# [Work to be completed]
Could the data below please be reproduced word for word, without the pictures?
■ ■ ■
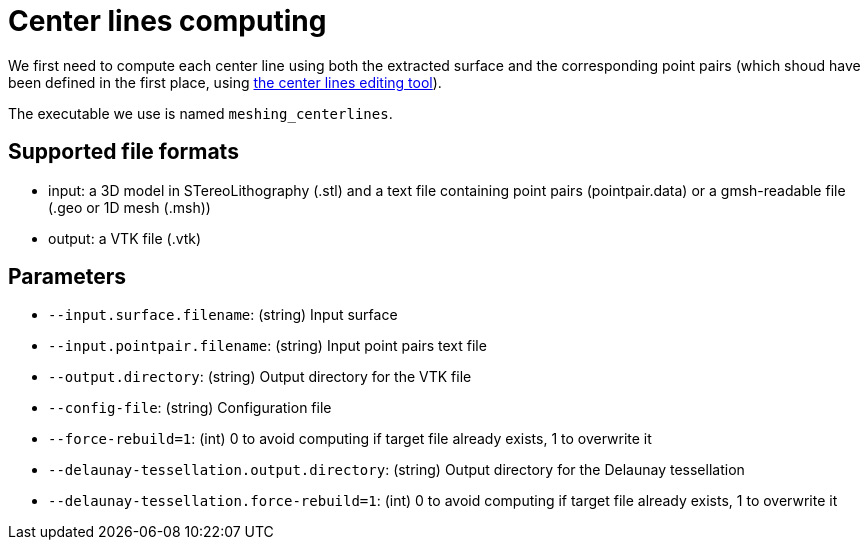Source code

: = Center lines computing

We first need to compute each center line using both the extracted surface and
the corresponding point pairs (which shoud have been defined in the first place,
 using link:Module_3_CenterlinesGUITool.adoc[the center lines editing tool]).

The executable we use is named `meshing_centerlines`.

== Supported file formats

- input: a 3D model in STereoLithography (.stl) and a text file containing point
pairs (pointpair.data) or a gmsh-readable file (.geo or 1D mesh (.msh))
- output: a VTK file (.vtk)

== Parameters

- `--input.surface.filename`: (string) Input surface
- `--input.pointpair.filename`: (string) Input point pairs text file
- `--output.directory`: (string) Output directory for the VTK file
- `--config-file`: (string) Configuration file
- `--force-rebuild=1`: (int) 0 to avoid computing if target file already exists,
 1 to overwrite it
- `--delaunay-tessellation.output.directory`: (string) Output directory for the
Delaunay tessellation
- `--delaunay-tessellation.force-rebuild=1`: (int) 0 to avoid computing if
target file already exists, 1 to overwrite it
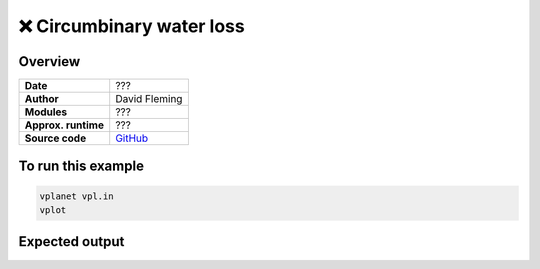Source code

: ❌ Circumbinary water loss
==========================

Overview
--------

===================   ============
**Date**              ???
**Author**            David Fleming
**Modules**           ???
**Approx. runtime**   ???
**Source code**       `GitHub <https://github.com/VirtualPlanetaryLaboratory/vplanet-private/tree/master/examples/cbp_water_loss>`_
===================   ============

.. todo::

    **@dflemin3** The **cbp_water_loss** example is broken:

    ..code-block:: bash

        ERROR: Unknown output option "BinaryInc".

.. todo::

    **@dflemin3** Add a description to the **cbp_water_loss** example.
    Clean up the input files by aligning the options with spaces instead
    of tabs, add comments explaining all options, and remove commented lines
    and disabled outputs.

.. todo:: **@dflemin3** Add a description to **cbp_water_loss** example.


To run this example
-------------------

.. code-block:: bash

    vplanet vpl.in
    vplot


Expected output
---------------

.. todo:: **@dflemin3** Add a figure to the **cbp_water_loss** example.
■ ■ ■
# [Exercise output]
Source code

: = Center lines computing

We first need to compute each center line using both the extracted surface and
the corresponding point pairs (which shoud have been defined in the first place,
 using link:Module_3_CenterlinesGUITool.adoc[the center lines editing tool]).

The executable we use is named `meshing_centerlines`.

== Supported file formats

- input: a 3D model in STereoLithography (.stl) and a text file containing point
pairs (pointpair.data) or a gmsh-readable file (.geo or 1D mesh (.msh))
- output: a VTK file (.vtk)

== Parameters

- `--input.surface.filename`: (string) Input surface
- `--input.pointpair.filename`: (string) Input point pairs text file
- `--output.directory`: (string) Output directory for the VTK file
- `--config-file`: (string) Configuration file
- `--force-rebuild=1`: (int) 0 to avoid computing if target file already exists,
 1 to overwrite it
- `--delaunay-tessellation.output.directory`: (string) Output directory for the
Delaunay tessellation
- `--delaunay-tessellation.force-rebuild=1`: (int) 0 to avoid computing if
target file already exists, 1 to overwrite it
Source code

: ❌ Circumbinary water loss
==========================

Overview
--------

===================   ============
**Date**              ???
**Author**            David Fleming
**Modules**           ???
**Approx. runtime**   ???
**Source code**       `GitHub <https://github.com/VirtualPlanetaryLaboratory/vplanet-private/tree/master/examples/cbp_water_loss>`_
===================   ============

.. todo::

    **@dflemin3** The **cbp_water_loss** example is broken:

    ..code-block:: bash

        ERROR: Unknown output option "BinaryInc".

.. todo::

    **@dflemin3** Add a description to the **cbp_water_loss** example.
    Clean up the input files by aligning the options with spaces instead
    of tabs, add comments explaining all options, and remove commented lines
    and disabled outputs.

.. todo:: **@dflemin3** Add a description to **cbp_water_loss** example.


To run this example
-------------------

.. code-block:: bash

    vplanet vpl.in
    vplot


Expected output
---------------

.. todo:: **@dflemin3** Add a figure to the **cbp_water_loss** example.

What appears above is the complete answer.